Change every "chart" in the data below to "graph" and leave all other text as it is. Don't include the pictures in your answer.

Dataset entries
[Start of section]
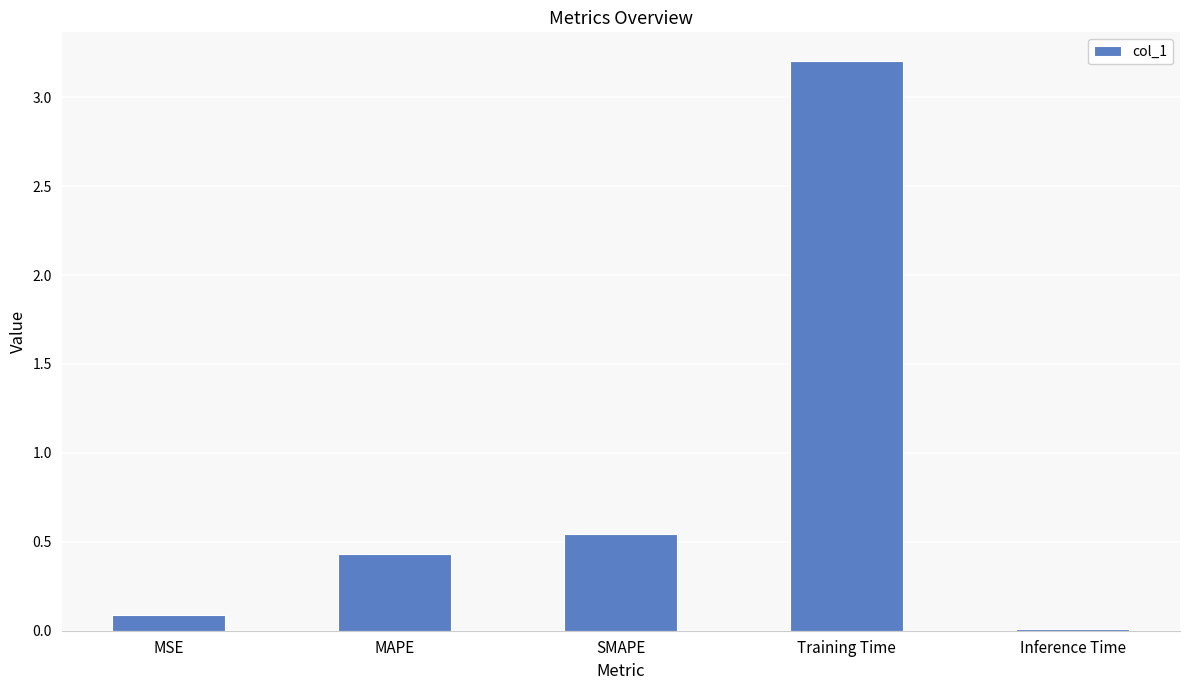

How many series are shown in this chart?

1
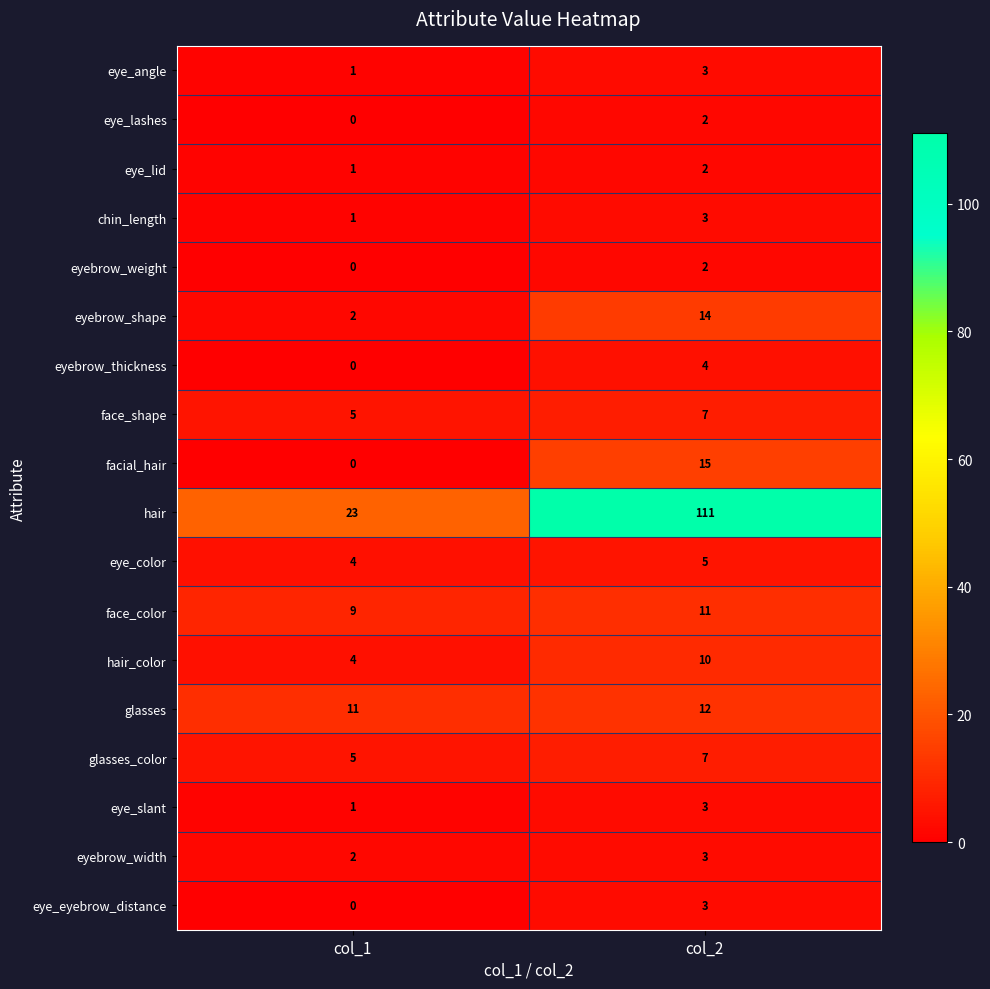

Count the number of categories in the chart.

2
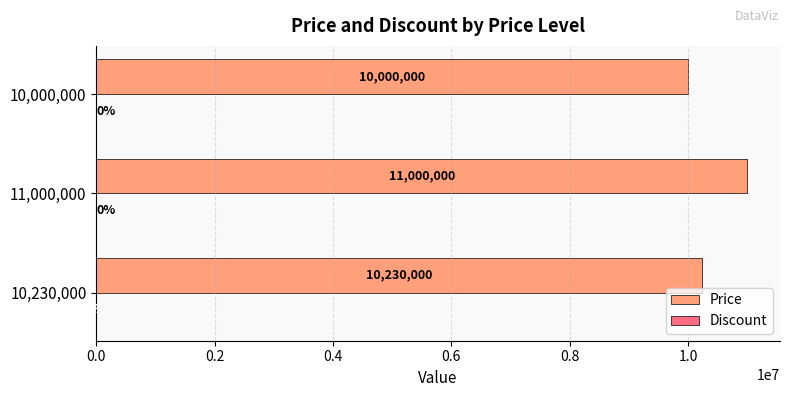

Between 11,000,000 and 10,000,000, which series saw the biggest shift?

Price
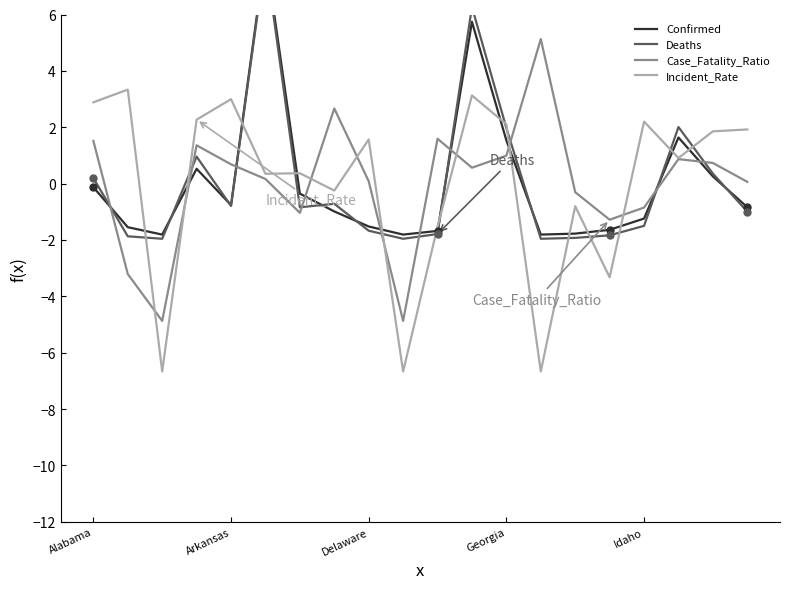

Between Idaho and Delaware, which is larger?

Idaho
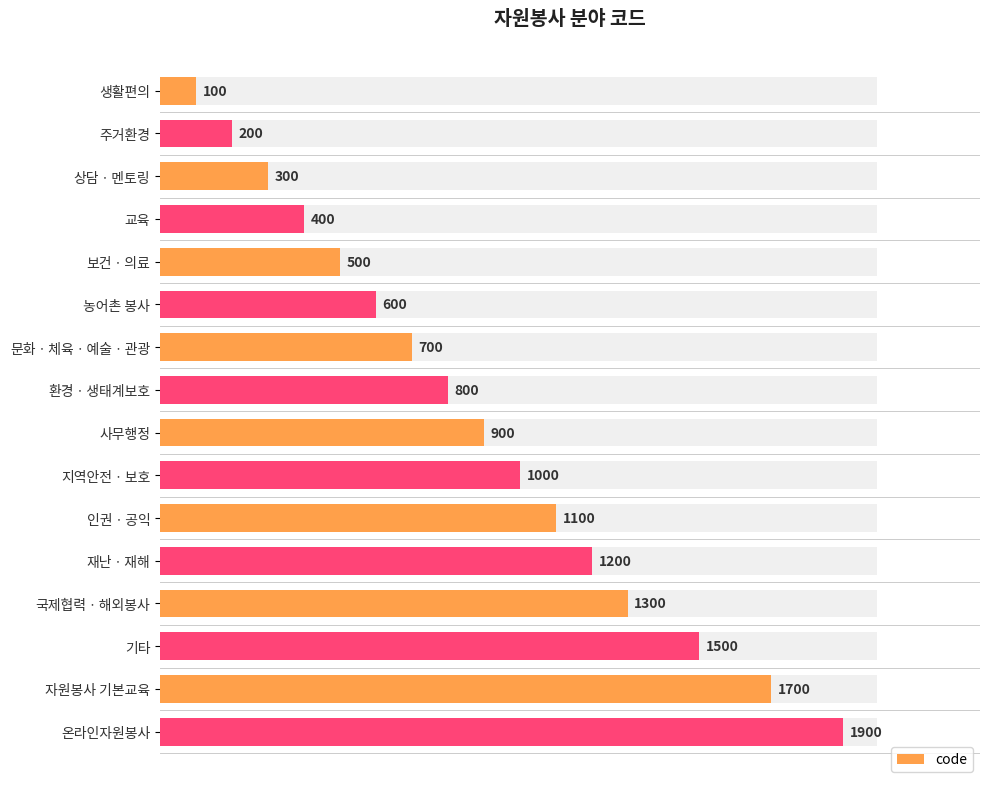

The chart shows a value of 800 at 환경ㆍ생태계보호. True or false?

True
[End of section]
Exercise output –
How many series are shown in this graph?

1

Count the number of categories in the graph.

2

Between 11,000,000 and 10,000,000, which series saw the biggest shift?

Price

Between Idaho and Delaware, which is larger?

Idaho

The graph shows a value of 800 at 환경ㆍ생태계보호. True or false?

True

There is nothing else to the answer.